By Ray Ridlen
Mushrooms are the reproductive bodies of fungi. The fungus lives in the soil as small thread-like strands and when environmental conditions are right, they develop mushrooms to spread themselves by wind-blown spores.
There are many types of mushrooms that come up in lawns, some are edible, and others are poisonous.
Edible mushrooms are always in season with production mostly in larger cities in northern states. Growing mushrooms is quite involved, and will seriously tax one’s horticultural skill. Unless ideal conditions are available, it is wiser to buy mushrooms at the supermarket than to raise them.
For success with mushrooms a cool basement with conditions of temperature, 60 degrees or lower; humidity, 70 percent; and good ventilation must be maintained if a good yield of mushrooms is to be secured.

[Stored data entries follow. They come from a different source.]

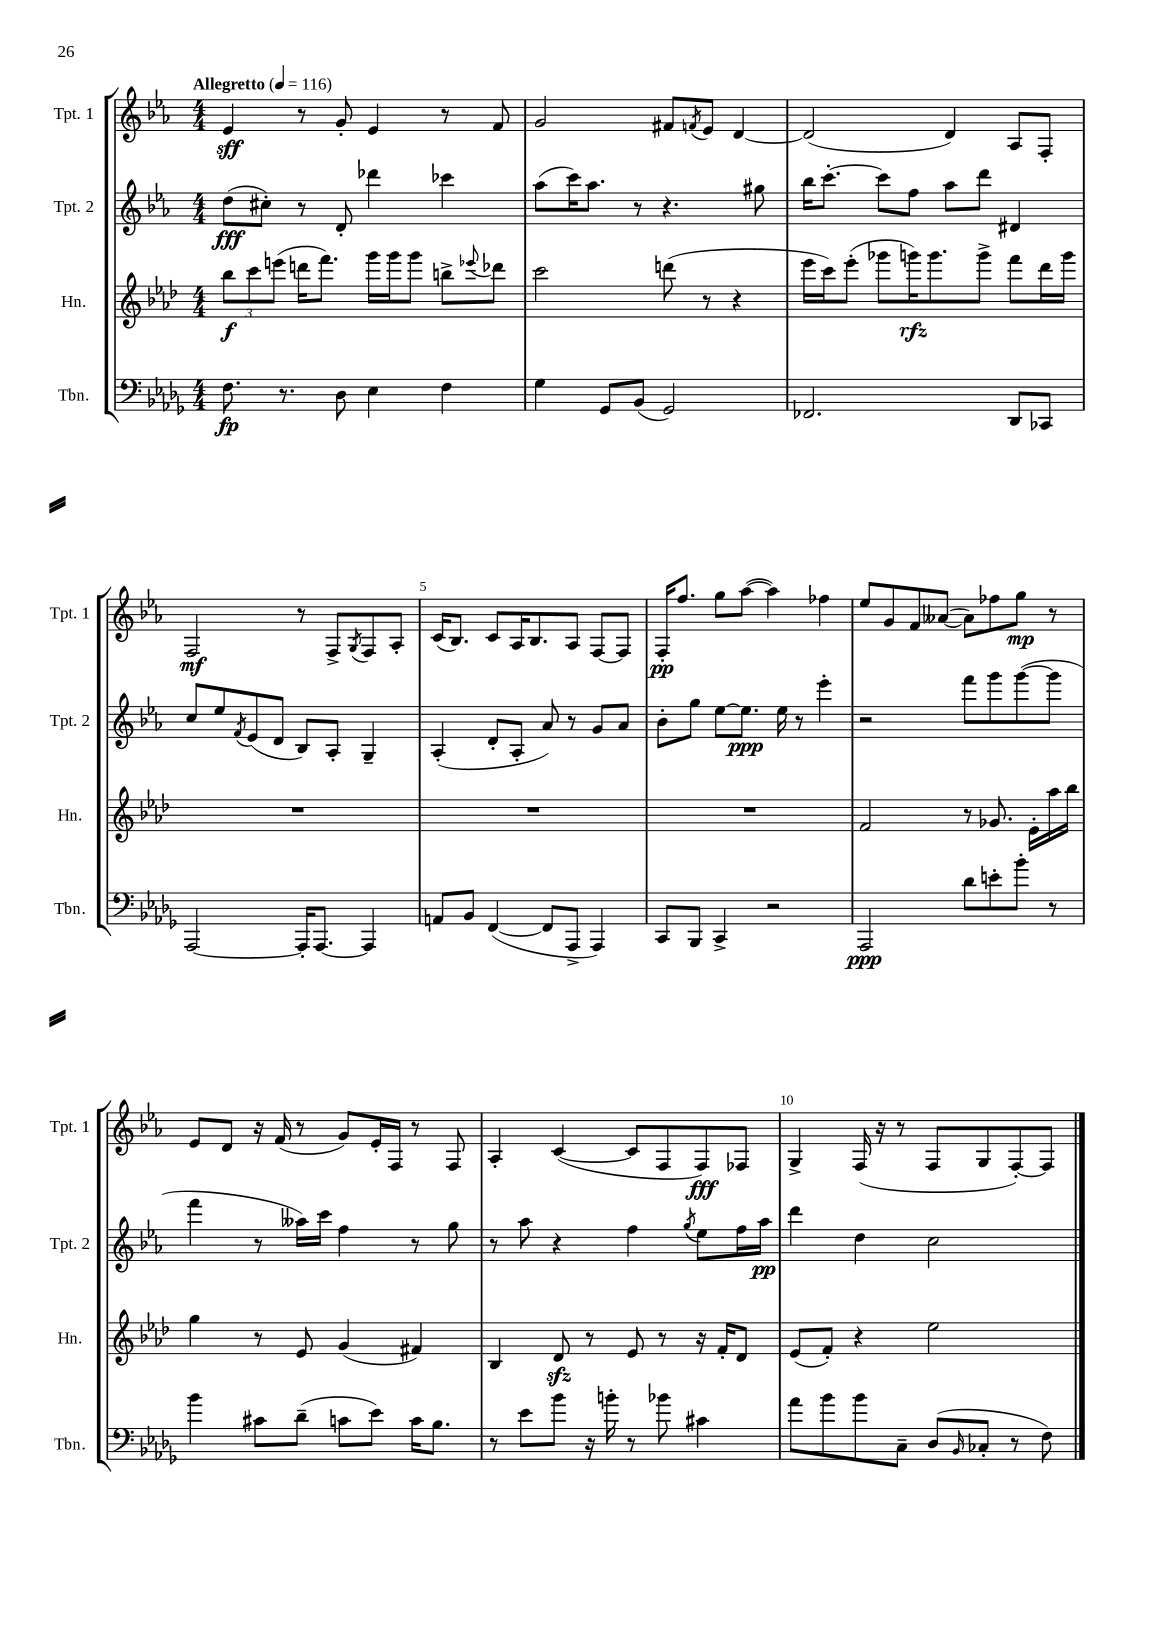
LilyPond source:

<<
\new StaffGroup <<
\new Staff = "s0" \with { instrumentName = "Tpt. 1" shortInstrumentName = "Tpt. 1" } {
    \clef treble \key ees \major \numericTimeSignature \time 4/4 \tempo "Allegretto" 4 = 116
    ees'4\sff r8 g'8-. ees'4 r8 f'8 |
    g'2 fis'8 \acciaccatura { f'8 } ees'8 d'4~ |
    d'2( d'4) aes8 f8-. |
    f2\mf r8 f8-> \acciaccatura { g8 } f8 aes8-. |
    c'16( bes8.) c'8 aes16 bes8. aes8 f8~ f8 |
    f16-.\pp f''8. g''8 aes''8~( aes''4) fes''4 |
    ees''8 g'8 f'8 aeses'8~( aeses'8) fes''8 g''8\mp r8 |
    ees'8 d'8 r16 f'16( r8 g'8) ees'16-. f16 r8 f8 |
    aes4-. c'4~( c'8 f8 f8\fff) fes8 |
    g4-> f16( r16 r8 f8 g8 f8~-.) f8 \bar "|." |
}
\new Staff = "s1" \with { instrumentName = "Tpt. 2" shortInstrumentName = "Tpt. 2" } {
    \clef treble \key ees \major \numericTimeSignature \time 4/4
    d''8\fff( cis''8-.) r8 d'8-. des'''4 ces'''4 |
    aes''8( c'''16) aes''8. r8 r4. gis''8 |
    bes''16 c'''8.~-. c'''8 f''8 aes''8 d'''8 dis'4 |
    c''8 ees''8 \acciaccatura { f'8 } ees'8( d'8 bes8) aes8-. g4-- |
    aes4-.( d'8-. aes8-. aes'8) r8 g'8 aes'8 |
    bes'8-. g''8 ees''8~ ees''8.\ppp ees''16 r8 ees'''4-. |
    r2 f'''8 g'''8 g'''8~( g'''8 |
    f'''4 r8 aeses''16) c'''16 f''4 r8 g''8 |
    r8 aes''8 r4 f''4 \acciaccatura { g''8 } ees''8 f''16 aes''16\pp |
    d'''4 d''4 c''2 \bar "|." |
}
\new Staff = "s2" \with { instrumentName = "Hn." shortInstrumentName = "Hn." } {
    \clef treble \key aes \major \numericTimeSignature \time 4/4
    \tuplet 3/2 { bes''8\f c'''8 e'''8( } d'''16 f'''8.) g'''16 g'''16 g'''8 b''8-> \appoggiatura { ees'''8 } des'''8 |
    c'''2 d'''8( r8 r4 |
    ees'''16 c'''16) ees'''8-.( ges'''8 g'''16\rfz) g'''8. g'''8-> f'''8 des'''16 g'''16 |
    R1 |
    R1 |
    R1 |
    f'2 r8 ges'8. ees'16-. aes''16 bes''16 |
    g''4 r8 ees'8 g'4( fis'4) |
    bes4 des'8\sfz r8 ees'8 r8 r16 f'16-. des'8 |
    ees'8( f'8-.) r4 ees''2 \bar "|." |
}
\new Staff = "s3" \with { instrumentName = "Tbn." shortInstrumentName = "Tbn." } {
    \clef bass \key des \major \numericTimeSignature \time 4/4
    f8.\fp r8. des8 ees4 f4 |
    ges4 ges,8 bes,8( ges,2) |
    fes,2. des,8 ces,8 |
    aes,,2~ aes,,16-. aes,,8.~ aes,,4 |
    a,8 bes,8 f,4~( f,8 aes,,8-> aes,,4) |
    c,8 bes,,8 c,4-> r2 |
    aes,,2\ppp des'8 e'8-. bes'8-. r8 |
    bes'4 cis'8 des'8--( c'8 ees'8) c'16 bes8. |
    r8 ees'8 bes'8 r16 b'16-. r8 bes'8 cis'4 |
    aes'8 bes'8 bes'8 c8-- des8( \grace { bes,16 } ces8-. r8 f8) \bar "|." |
}
>>
>>
\layout { \context { \Score \override BarNumber.break-visibility = ##(#f #t #t) barNumberVisibility = #(every-nth-bar-number-visible 5) } }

A special compost is needed for the production of mushrooms. This is usually made from horse manure and straw. Some commercial growers use a mixture composed of corn cobs, hay, fertilizer, and dried brewers grain or poultry manure. It is very difficult to prepare suitable compost in small quantities. Therefore, to produce mushrooms at home, it is best to secure prepared compost from a commercial source, or garden supplier.
Place compost in trays or beds about 6 to 8 inches in diameter, before they expand and expose the gills. After harvest, the mushrooms should be stored immediately under refrigerated conditions. They will keep in prime condition for 5 days at 32 degrees, but for only about 2 days at the 40 degree temperature of a household refrigerator.

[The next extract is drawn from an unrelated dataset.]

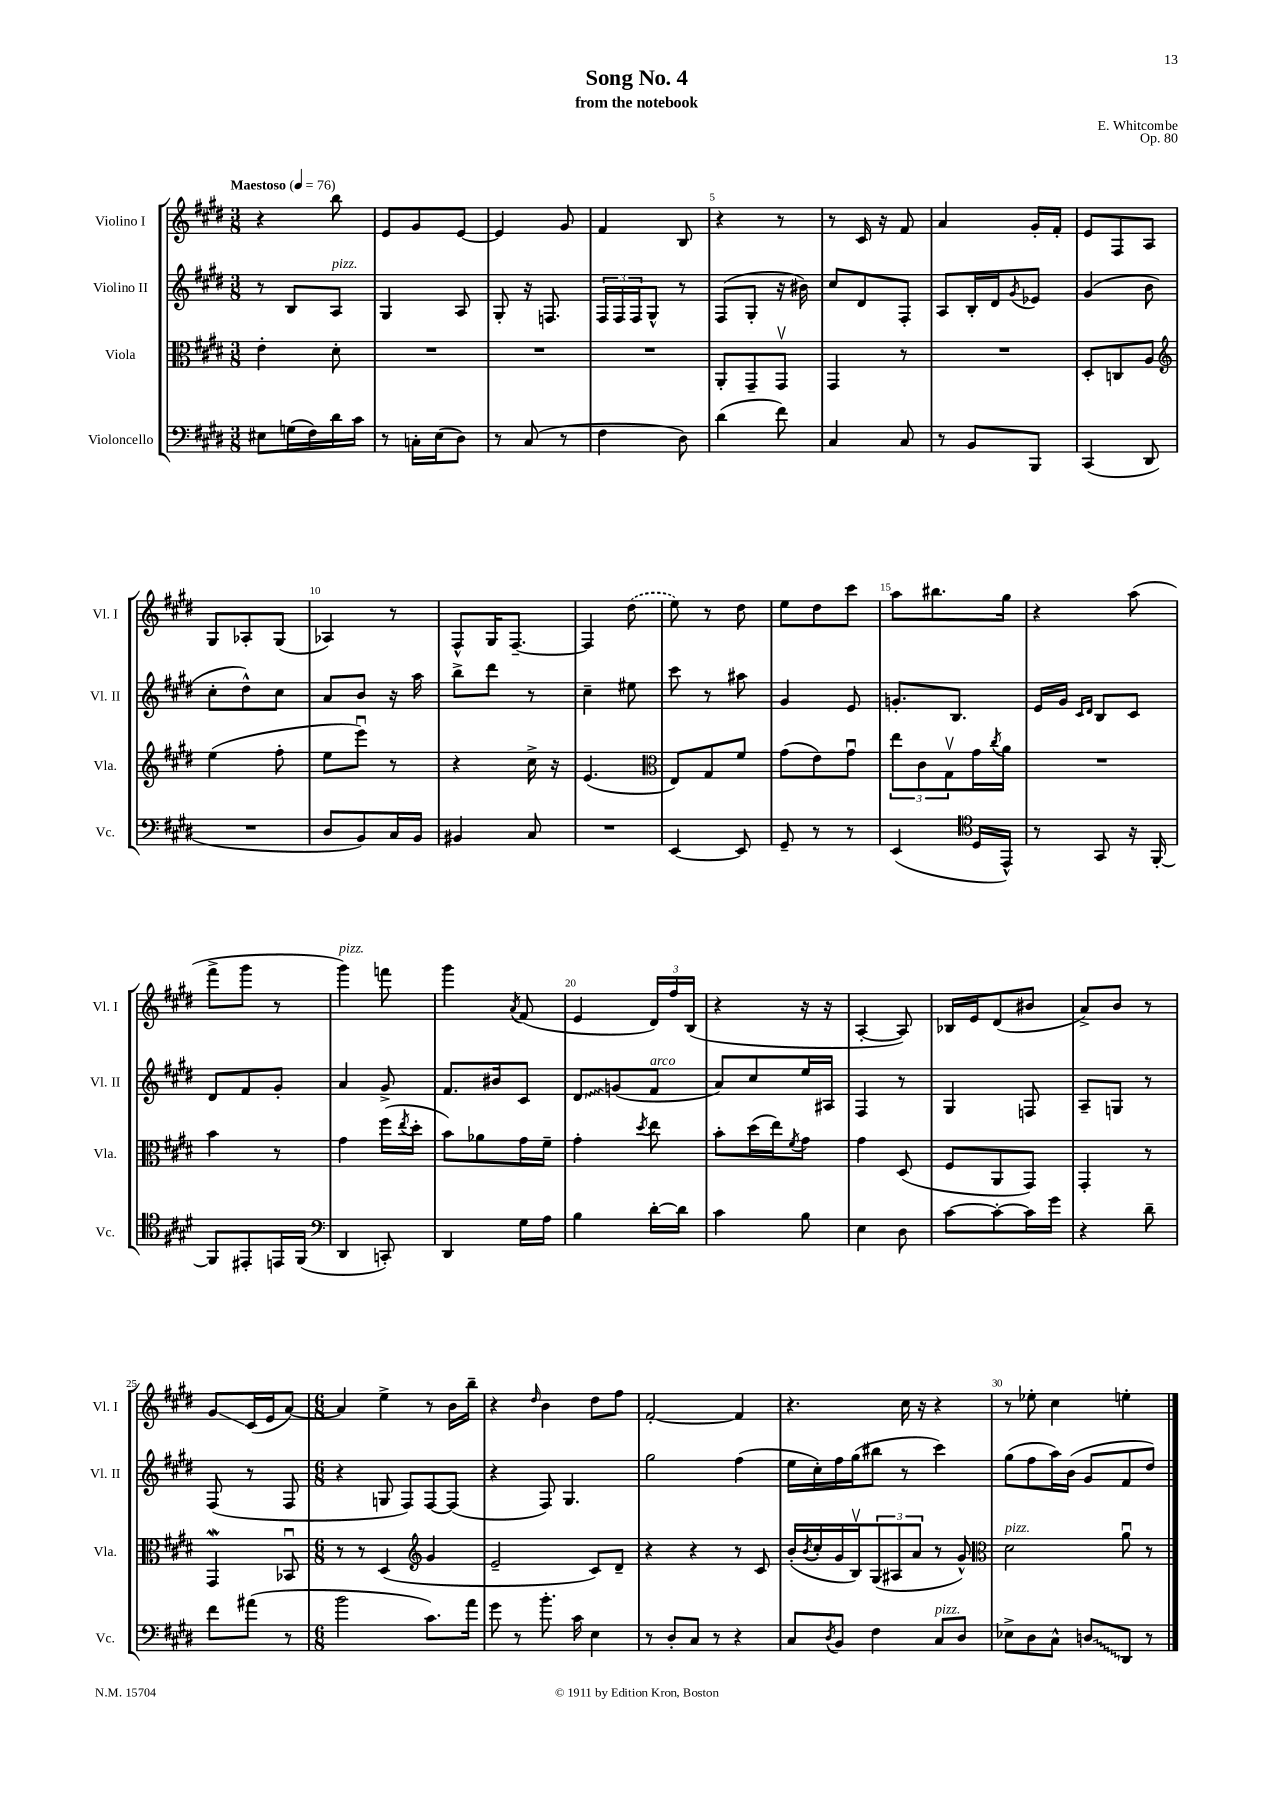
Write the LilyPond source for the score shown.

The poisonous mushroom, Chlorophyllum molybdites, or green-spored Lepiota, in the early stages of development closely resembles several types of edible mushrooms. However, it can be easily identified when mature by its large, scaly white cap and because it is the only mushroom that has green gills and spores. When this mushroom is turned over the underside of the cap will be a dark green color.
The poison contained in this mushroom causes gastrointestinal distress. Rarely fatal, it still can cause violent sickness for several days. The greatest threat is to small children who don’t know not to eat mushrooms while playing in the yard.
All mushrooms grow on decaying organic matter in the soil, the only way to eliminate the above-ground growth is to remove the organic matter buried in the soil: digging up a buried piece of wood, or dead tree roots.
Pulling up the entire mushroom is the best way to remove them from the home lawn. They will continue to grow as long as they have food, but chemical treatment to eradicate the fungus is expensive and rarely effective.
When there’s a question about the identity of a mushroom, do not eat it! In cases of suspected mushroom poisoning, take the victim and any remaining mushrooms or parts to the nearest hospital emergency room.